Development of time-resolved cryo-EM for application to diverse biological molecules

Most structural biology methods examine proteins at one moment in time, as if their structures were static. In recent years, however, we have come to understand that the dynamics of a protein are essential to its function. More tools are needed to examine protein dynamics.

In this research, the investigator will seek to apply a method of time-resolved cryo-electron microscopy developed in his lab to diverse biological molecules of eminent interest in medicine, in collaboration with three renowned scientific laboratories, thus broadening the utility of this important tool for studying protein dynamics. The method involves rapidly mixing two components of a reaction, allowing the reaction to proceed for a controlled length of time, then rapidly freezing the sample for cryo-electron microscopy (cryo-EM).

Time-resolved cryo-EM will show the progression of a biochemical reaction as a sequence of intermediate states, like successive frames of a movie. The application of this method in the life sciences will greatly expand our understanding of molecular interactions in the cell in healthy persons, as well as their disruption in disease. This research is truly interdisciplinary as it is at the intersection of biology, biomedical engineering, nanofabrication, microfluidics and high-performance computing.

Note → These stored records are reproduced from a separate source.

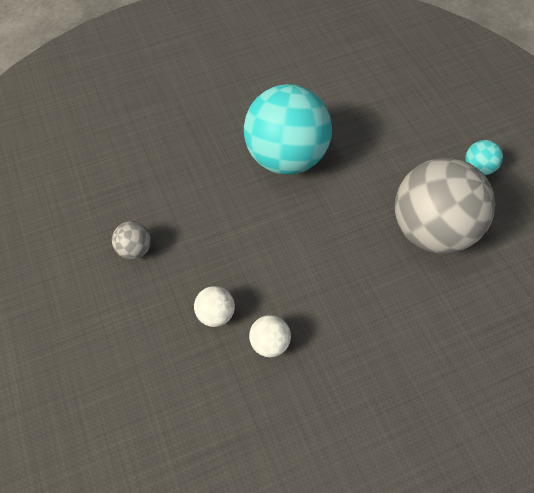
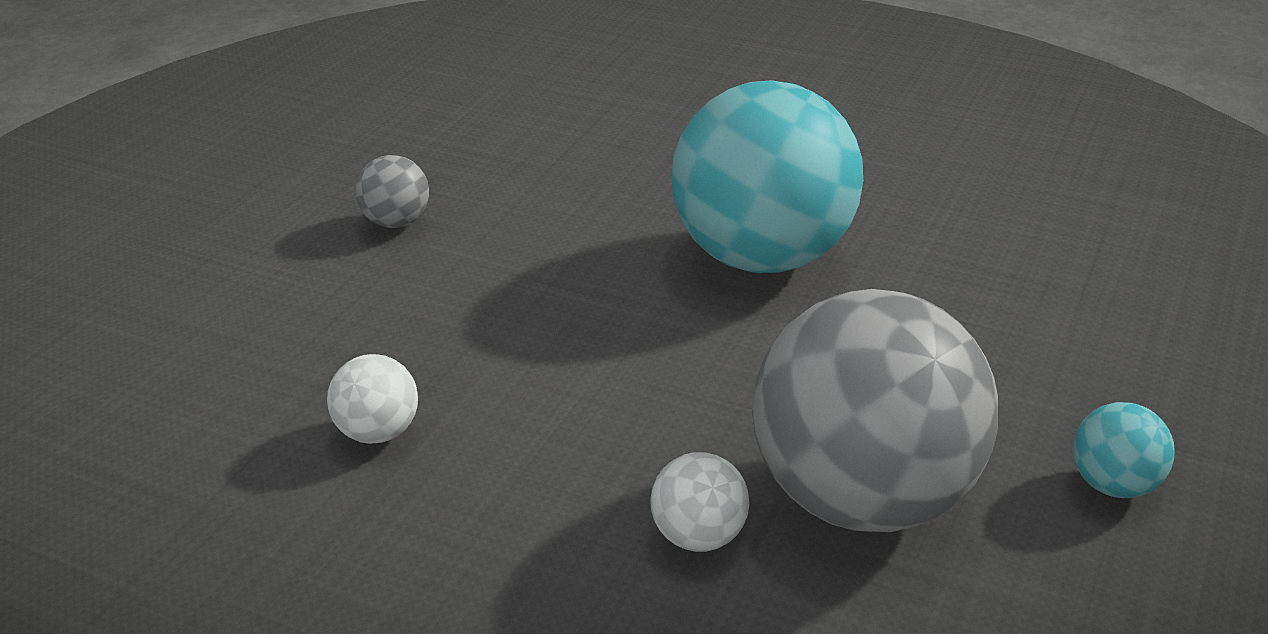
camera: 50 degrees right, 25 degrees down
white ball [194,286,235,327] -> white ball moved to [650,452,749,552]

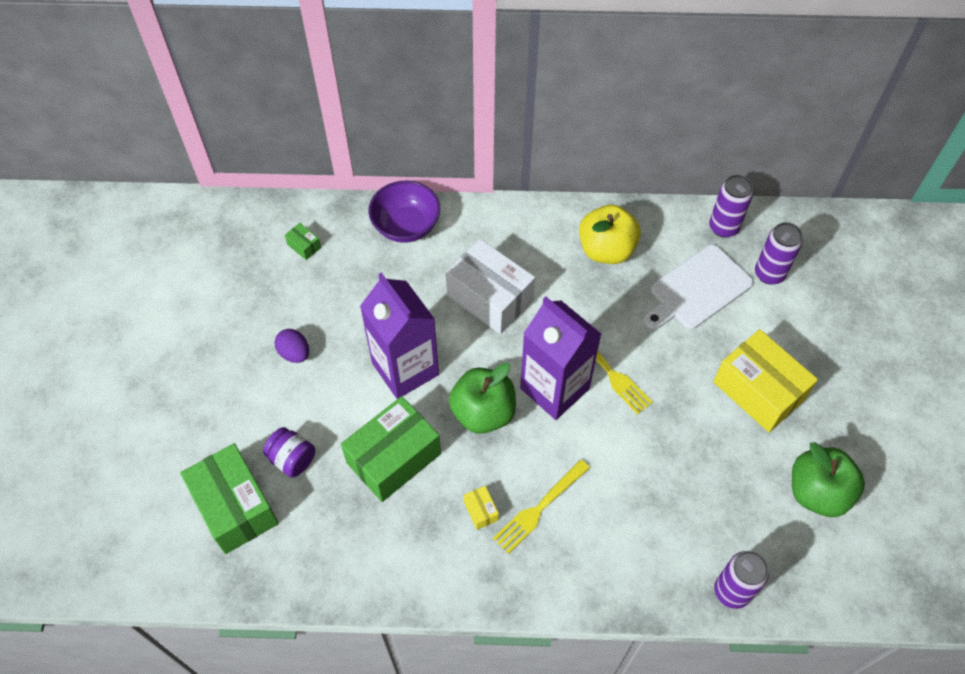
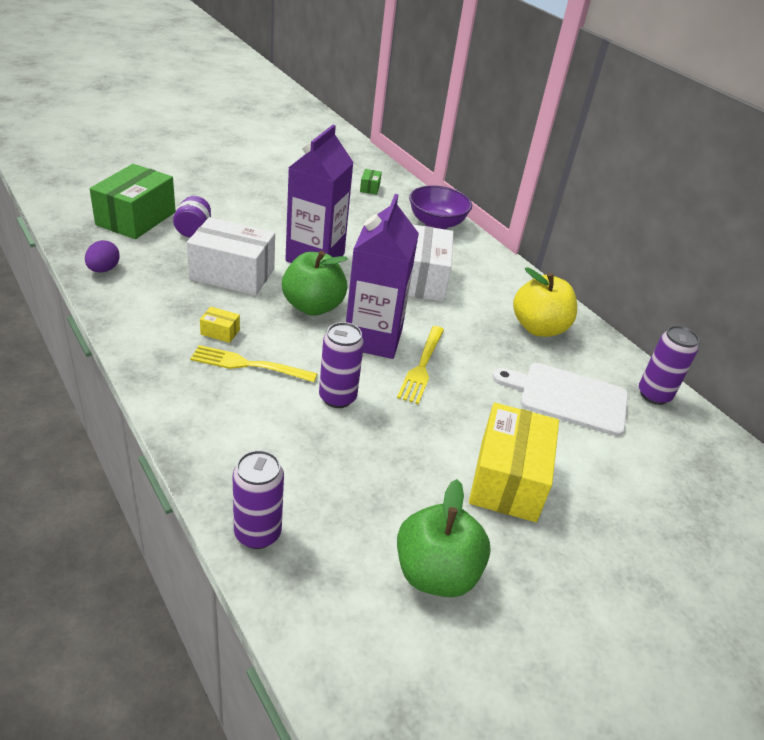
camera: 50 degrees right, 20 degrees down
purple egg [275,329,309,363] -> purple egg moved to [85,240,120,273]
green box [341,396,441,502] -> white box [187,217,275,296]
yellow box [464,486,499,530] -> yellow box turned 75 degrees clockwise [200,307,240,343]
purple can [755,222,803,285] -> purple can moved to [319,322,364,408]

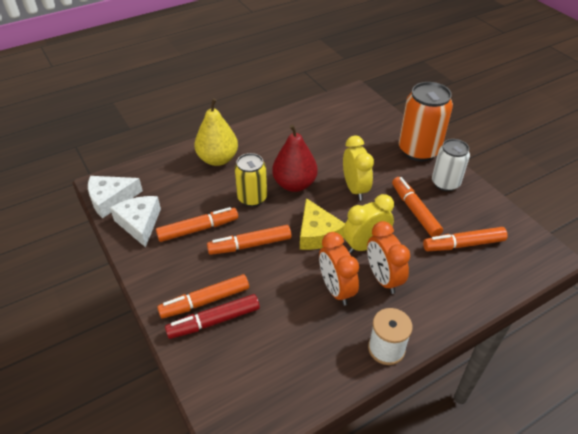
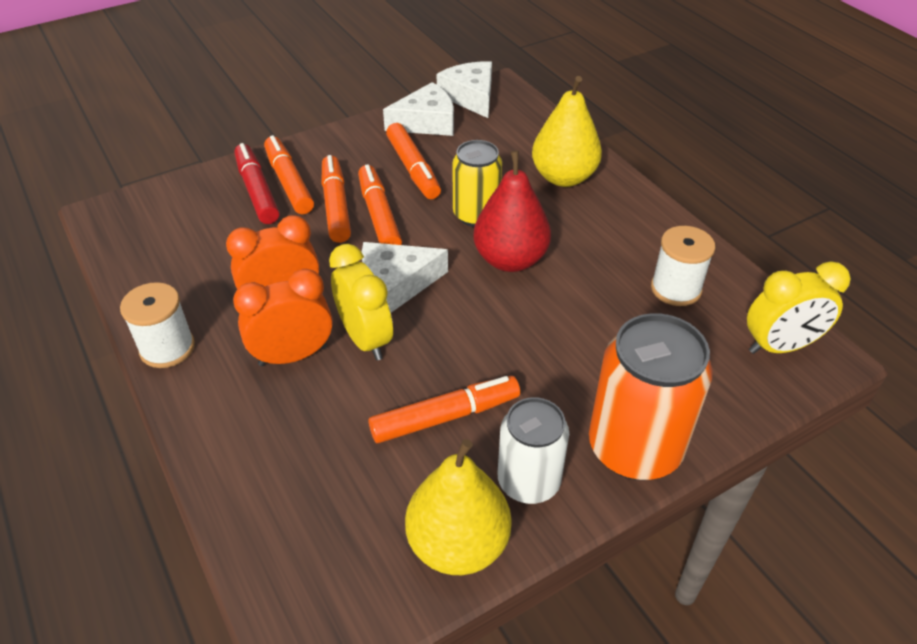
camera: 90 degrees right, 0 degrees up
yellow cheese [300,198,345,250] -> white cheese [362,242,448,313]
yellow clock [343,136,374,200] -> yellow clock moved to [747,261,851,354]
orange marker [423,227,508,251] -> orange marker moved to [321,155,351,243]
none -> yellow pear [405,439,511,575]
none -> white spool [651,226,715,306]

As such it will inform molecular medicine and inspire projects for graduate students in the labs of the collaborators and nation-wide as it opens avenues of research and training in health science research never explored before.

Using newly designed PDMS-based microfluidic chips, the PI's team will apply the time-resolved cryo-EM sample preparation method, which his lab has developed and demonstrated with the ribosome, to a diverse range of other molecules: (1) RNA polymerase, a large molecule that copies the genetic information from DNA to make mRNA; (2) GLP1R, a G-protein coupled receptor found on beta cells of the pancreas and neurons of the brain; and (3) multi-drug efflux transporter AcrB, to be isolated and inserted into proteoliposomes. Although the structures of these molecules are known, their mode of action involving domain motions in the time range of 10 to 1000 milliseconds cannot be explored with normal methods of structure research.

Time-resolved cryo-EM can fill this knowledge gap. Samples will be supplied by three collaborating labs, and feasibility of determining intermediate states in the functional cycle will be explored. The experience gained will guide the decisions of the PI’s team on necessary design modifications, desired ranges of control parameters, and the addition of other features required to make the device generally applicable.

This award reflects NSF's statutory mission and has been deemed worthy of support through evaluation using the Foundation's intellectual merit and broader impacts review criteria.